Tuesday, July 30, 2013

Choosing a Sustainable Web Archiving Method: A Comparison of Capture Quality

Choosing a Sustainable Web Archiving Method: A Comparison of Capture Quality. Gabriella Gray and Scott Martin. D-Lib Magazine. May/June 2013.

The tool we chose to investigate was the California Digital Library's Web Archiving Service (WAS).
our existing model was becoming unsustainable and we needed to move to a new model if we were to continue capturing and archiving campaign websites. Our reluctance to move away from our existing labor-intensive manual process was rooted in the high quality capture results our method produced. Thus, finding an automated tool that could match, or come close to matching, the quality of our manual captures was the most important element we considered as we evaluated our options.

The Web Archiving Service (WAS), which is based on the Heritrix crawler, is essentially a "What You See Is What You Get" (WYSIWYG) tool.
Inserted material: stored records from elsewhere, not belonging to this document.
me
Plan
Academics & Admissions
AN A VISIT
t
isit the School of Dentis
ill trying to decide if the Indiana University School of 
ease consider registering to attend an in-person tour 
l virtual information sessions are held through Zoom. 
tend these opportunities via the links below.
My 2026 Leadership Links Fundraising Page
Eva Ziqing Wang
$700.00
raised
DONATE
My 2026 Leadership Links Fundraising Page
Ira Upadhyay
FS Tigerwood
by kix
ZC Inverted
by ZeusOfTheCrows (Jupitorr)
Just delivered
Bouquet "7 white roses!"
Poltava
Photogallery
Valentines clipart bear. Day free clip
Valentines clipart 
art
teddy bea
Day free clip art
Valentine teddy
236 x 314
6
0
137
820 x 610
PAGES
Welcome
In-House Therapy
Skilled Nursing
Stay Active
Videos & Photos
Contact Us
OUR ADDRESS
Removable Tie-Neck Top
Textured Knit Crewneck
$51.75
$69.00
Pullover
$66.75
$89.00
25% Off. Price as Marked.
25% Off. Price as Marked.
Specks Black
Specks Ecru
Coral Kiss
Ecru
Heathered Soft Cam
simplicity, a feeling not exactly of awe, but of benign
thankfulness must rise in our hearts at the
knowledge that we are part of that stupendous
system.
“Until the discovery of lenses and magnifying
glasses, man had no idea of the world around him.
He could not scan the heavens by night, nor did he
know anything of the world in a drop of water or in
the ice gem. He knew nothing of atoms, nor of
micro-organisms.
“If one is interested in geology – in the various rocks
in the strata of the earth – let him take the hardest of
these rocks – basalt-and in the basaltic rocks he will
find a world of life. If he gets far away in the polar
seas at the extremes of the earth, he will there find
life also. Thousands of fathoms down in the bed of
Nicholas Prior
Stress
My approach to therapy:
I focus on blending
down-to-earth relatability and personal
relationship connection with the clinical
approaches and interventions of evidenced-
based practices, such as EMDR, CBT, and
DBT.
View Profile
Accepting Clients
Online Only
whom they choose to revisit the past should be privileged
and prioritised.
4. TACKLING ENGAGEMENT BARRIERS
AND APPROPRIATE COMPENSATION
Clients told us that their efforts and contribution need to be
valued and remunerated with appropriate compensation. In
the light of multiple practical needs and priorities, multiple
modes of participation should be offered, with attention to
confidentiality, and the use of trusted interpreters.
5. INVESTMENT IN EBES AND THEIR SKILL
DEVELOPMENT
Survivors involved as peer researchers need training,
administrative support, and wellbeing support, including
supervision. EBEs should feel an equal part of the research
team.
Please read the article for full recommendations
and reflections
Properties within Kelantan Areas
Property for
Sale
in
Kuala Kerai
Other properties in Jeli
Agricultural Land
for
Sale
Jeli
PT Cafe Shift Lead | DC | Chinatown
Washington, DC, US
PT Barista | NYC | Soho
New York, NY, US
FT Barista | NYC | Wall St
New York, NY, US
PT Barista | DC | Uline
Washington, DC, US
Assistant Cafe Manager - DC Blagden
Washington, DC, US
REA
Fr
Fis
WAS includes various limited options which allow curators to adjust the settings used to capture a particular website, but they cannot edit or modify the final capture results. Ultimately the decision as to whether WAS was a viable alternative to our current method would rest on the quality of the captures (the WYG).
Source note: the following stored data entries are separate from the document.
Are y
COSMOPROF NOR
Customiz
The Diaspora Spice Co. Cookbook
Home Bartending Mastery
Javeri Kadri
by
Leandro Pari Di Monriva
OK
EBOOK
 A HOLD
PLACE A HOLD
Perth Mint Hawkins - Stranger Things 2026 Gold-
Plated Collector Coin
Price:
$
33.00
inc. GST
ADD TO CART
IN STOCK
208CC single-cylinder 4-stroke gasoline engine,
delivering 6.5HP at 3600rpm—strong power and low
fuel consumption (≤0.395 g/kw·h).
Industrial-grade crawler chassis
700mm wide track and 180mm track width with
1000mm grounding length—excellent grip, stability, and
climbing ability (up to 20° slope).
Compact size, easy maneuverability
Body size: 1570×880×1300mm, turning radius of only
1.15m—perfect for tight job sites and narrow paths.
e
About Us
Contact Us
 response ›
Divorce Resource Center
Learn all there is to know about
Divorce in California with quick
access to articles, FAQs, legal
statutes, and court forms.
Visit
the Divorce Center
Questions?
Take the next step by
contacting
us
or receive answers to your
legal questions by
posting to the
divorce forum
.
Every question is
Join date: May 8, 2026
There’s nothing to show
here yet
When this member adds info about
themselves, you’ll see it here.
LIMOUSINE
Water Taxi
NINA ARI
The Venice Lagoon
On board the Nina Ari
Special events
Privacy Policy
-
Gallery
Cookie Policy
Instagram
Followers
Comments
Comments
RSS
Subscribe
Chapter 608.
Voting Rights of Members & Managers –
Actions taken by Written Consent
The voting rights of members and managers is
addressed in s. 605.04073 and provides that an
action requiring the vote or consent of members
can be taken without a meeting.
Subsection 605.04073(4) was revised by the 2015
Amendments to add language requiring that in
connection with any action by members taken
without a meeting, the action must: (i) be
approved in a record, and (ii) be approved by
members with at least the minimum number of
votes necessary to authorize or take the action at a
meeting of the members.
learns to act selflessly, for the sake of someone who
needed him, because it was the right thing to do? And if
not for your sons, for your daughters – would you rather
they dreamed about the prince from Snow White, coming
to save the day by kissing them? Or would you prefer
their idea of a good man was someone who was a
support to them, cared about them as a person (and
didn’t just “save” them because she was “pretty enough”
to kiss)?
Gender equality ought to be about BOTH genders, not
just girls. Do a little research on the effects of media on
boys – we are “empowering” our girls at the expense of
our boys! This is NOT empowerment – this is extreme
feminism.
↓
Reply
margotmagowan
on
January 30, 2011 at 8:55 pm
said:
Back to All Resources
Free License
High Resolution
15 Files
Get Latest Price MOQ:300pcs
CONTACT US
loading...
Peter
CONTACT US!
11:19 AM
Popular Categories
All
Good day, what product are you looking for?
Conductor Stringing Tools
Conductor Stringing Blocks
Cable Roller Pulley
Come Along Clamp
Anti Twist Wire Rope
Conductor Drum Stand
We analyzed the robots.txt files from a preliminary list of 181 websites and discovered the following results:
  • 27 (15%) would have been entirely blocked or resulted in unusable captures. Robots.txt blocked access to whole sites or to key directories required for site navigation.
  • 45 (25%) would experience at least minor capture problems such as loss of CSS files, images, or drop-down menus. Robots.txt blocked access to directories containing ancillary file types such as images, CSS, or JavaScript which provided much of the "look and feel" of the site.
  • 9 (5%) would have unknown effects on the capture. This case was applied to sites with particularly complicated robots.txt files and/or uncommon directory names where it was not clear what files were located in the blocked directories.
  • 100 sites (55%) would have no effect. The robots.txt file was not present, contained no actual blocks, or blocked only specific crawlers.
 The results of our comparison, that the core content gathered by WAS and our manual capture and editing method was overall equivalent, provided the impetus we needed to officially make the decision to transition to WAS for our web archiving needs. As capture tools evolve more attention is being paid to enhancing their quality assurance tools.